§ **RECORDS SHOWN**:

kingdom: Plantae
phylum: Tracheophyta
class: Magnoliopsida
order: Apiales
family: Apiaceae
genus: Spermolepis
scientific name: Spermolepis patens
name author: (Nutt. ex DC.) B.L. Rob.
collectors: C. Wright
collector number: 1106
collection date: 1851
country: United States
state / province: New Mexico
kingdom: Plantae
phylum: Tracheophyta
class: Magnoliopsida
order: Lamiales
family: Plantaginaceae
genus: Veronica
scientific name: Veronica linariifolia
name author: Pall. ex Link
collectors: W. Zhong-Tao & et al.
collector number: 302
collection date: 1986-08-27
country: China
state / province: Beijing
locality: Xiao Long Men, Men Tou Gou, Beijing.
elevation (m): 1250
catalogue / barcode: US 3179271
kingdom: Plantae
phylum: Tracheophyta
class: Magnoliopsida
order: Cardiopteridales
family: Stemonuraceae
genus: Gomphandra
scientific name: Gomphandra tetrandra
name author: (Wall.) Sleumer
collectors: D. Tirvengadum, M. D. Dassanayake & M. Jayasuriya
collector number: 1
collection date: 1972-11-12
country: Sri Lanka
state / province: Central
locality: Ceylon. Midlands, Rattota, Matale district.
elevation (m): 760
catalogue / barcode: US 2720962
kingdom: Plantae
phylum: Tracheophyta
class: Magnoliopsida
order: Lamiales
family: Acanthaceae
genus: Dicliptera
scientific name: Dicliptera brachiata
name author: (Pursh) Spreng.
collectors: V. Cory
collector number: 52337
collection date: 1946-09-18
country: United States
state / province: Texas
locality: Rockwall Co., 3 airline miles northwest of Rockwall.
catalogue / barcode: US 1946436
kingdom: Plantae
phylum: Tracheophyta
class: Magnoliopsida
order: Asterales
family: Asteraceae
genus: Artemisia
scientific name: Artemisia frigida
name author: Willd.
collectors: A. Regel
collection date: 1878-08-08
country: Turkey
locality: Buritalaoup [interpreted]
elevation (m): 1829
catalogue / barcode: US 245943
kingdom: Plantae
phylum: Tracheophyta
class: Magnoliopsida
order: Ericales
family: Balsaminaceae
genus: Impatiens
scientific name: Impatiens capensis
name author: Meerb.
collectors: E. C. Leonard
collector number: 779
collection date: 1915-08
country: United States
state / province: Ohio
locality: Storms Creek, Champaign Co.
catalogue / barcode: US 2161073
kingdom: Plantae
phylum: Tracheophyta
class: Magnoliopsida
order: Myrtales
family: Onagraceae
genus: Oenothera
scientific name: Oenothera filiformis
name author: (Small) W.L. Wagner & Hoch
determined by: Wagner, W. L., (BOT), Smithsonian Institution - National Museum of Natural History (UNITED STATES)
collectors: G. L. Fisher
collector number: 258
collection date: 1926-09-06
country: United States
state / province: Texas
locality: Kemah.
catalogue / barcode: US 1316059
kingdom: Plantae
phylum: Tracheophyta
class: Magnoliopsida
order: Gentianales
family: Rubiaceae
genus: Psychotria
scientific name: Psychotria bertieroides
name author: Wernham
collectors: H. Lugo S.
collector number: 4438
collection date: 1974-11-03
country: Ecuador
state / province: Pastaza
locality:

§ **WRITTEN INSTRUCTION**: Filter the listing above to every line that contains the string "order", treating uppercase and lowercase as different.

§ **CORRECT RESPONSE**:
order: Apiales
order: Lamiales
order: Cardiopteridales
order: Lamiales
order: Asterales
order: Ericales
order: Myrtales
order: Gentianales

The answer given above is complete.